[Dataset entries]
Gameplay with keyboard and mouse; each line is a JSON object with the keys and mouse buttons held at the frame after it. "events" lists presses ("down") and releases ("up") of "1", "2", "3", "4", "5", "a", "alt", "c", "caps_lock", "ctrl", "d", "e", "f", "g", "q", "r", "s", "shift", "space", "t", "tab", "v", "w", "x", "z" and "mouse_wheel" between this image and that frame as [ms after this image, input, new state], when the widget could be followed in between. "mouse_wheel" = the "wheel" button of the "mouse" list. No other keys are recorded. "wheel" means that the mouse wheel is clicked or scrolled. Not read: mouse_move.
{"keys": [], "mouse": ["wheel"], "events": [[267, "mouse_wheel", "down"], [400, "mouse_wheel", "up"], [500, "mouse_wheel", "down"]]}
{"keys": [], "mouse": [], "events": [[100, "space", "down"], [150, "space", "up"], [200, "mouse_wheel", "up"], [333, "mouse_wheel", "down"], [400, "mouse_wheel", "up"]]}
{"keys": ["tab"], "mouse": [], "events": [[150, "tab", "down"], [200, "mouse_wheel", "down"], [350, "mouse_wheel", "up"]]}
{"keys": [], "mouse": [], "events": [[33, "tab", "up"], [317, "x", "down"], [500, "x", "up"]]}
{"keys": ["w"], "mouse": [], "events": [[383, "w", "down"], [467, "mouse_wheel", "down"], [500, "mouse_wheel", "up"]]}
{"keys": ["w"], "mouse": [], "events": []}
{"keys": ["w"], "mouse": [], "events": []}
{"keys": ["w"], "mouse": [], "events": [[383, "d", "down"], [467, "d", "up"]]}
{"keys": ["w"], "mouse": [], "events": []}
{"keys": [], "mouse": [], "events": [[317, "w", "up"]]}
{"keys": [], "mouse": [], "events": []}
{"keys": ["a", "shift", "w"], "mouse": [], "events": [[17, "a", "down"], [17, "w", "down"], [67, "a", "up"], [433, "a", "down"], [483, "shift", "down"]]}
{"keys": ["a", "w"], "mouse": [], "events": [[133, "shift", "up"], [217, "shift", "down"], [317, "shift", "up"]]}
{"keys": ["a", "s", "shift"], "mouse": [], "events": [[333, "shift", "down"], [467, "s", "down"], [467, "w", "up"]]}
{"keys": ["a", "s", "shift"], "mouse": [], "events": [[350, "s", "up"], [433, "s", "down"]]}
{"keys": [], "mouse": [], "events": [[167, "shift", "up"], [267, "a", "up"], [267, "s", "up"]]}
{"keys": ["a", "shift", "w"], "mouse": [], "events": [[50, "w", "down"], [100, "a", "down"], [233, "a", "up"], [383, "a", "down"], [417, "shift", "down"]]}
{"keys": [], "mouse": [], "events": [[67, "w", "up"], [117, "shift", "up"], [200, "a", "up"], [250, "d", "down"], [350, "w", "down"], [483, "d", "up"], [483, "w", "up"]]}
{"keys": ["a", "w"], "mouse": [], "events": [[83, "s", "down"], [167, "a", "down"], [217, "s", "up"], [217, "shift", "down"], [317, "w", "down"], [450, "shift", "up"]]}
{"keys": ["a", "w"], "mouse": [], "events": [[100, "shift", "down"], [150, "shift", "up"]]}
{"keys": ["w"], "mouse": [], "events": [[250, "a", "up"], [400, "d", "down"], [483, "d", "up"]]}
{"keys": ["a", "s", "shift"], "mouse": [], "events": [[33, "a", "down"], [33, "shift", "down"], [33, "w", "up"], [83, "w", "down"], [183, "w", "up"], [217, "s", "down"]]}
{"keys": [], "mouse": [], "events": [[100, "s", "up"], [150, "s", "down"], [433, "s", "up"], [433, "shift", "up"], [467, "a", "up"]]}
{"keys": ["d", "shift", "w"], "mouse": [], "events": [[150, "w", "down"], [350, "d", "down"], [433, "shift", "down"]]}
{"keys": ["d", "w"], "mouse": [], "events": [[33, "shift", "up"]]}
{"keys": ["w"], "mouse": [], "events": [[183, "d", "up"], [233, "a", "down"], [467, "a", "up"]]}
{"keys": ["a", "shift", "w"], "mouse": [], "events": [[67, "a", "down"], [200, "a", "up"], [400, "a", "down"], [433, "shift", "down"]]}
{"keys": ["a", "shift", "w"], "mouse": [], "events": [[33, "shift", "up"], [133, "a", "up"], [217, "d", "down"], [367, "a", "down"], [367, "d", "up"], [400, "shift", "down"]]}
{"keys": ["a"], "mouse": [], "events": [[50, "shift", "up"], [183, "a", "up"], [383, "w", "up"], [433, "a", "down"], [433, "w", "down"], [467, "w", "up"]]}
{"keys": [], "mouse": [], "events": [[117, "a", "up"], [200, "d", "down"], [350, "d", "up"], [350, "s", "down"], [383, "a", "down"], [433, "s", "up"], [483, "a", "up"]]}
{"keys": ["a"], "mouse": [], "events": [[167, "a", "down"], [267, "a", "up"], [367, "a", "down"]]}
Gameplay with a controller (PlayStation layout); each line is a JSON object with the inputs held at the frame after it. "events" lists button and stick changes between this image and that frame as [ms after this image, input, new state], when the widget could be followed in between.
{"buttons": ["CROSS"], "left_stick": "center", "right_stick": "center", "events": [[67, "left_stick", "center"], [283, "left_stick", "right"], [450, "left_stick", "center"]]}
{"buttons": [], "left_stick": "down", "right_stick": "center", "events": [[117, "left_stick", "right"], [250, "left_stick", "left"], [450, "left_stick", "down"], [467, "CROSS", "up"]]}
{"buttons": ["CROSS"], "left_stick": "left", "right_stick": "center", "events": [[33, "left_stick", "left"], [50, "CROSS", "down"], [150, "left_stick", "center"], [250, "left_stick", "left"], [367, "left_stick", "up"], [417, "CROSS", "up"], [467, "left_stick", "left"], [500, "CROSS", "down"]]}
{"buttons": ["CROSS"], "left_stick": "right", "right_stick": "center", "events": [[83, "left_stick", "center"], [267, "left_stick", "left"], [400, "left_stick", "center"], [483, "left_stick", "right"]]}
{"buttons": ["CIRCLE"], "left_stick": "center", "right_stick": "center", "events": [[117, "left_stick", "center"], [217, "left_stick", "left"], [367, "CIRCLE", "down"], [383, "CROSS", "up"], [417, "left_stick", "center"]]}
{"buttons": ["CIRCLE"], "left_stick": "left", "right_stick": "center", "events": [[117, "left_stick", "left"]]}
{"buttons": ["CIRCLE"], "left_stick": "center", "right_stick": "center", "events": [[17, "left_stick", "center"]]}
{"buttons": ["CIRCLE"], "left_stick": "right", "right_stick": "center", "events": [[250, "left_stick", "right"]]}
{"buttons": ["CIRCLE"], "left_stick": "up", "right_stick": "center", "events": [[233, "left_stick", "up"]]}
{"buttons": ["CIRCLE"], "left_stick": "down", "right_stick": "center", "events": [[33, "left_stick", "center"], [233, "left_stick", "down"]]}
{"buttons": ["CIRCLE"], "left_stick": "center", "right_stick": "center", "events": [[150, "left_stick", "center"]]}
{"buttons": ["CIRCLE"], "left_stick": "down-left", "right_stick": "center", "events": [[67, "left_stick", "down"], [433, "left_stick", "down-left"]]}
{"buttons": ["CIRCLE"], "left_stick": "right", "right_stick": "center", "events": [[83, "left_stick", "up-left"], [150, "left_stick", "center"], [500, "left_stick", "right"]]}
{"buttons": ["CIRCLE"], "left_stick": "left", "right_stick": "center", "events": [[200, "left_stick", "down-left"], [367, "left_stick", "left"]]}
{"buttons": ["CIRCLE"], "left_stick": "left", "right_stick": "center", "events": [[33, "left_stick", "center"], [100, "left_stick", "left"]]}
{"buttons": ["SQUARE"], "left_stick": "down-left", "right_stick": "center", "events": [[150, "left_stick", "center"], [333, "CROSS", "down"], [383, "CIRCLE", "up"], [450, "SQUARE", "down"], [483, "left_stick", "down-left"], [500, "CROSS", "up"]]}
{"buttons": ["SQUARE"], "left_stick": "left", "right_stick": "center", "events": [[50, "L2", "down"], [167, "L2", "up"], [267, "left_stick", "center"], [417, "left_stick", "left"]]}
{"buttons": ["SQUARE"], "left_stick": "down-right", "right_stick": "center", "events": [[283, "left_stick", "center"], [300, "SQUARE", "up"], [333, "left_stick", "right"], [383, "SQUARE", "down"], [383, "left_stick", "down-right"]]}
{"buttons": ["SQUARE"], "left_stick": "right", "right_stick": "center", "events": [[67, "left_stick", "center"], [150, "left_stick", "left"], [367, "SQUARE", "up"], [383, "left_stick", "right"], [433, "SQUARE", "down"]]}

__WORK REQUIRED__.
Within the records, the lines containing the string "space" are to be counted and their number given without comment.

__RESULT__.
2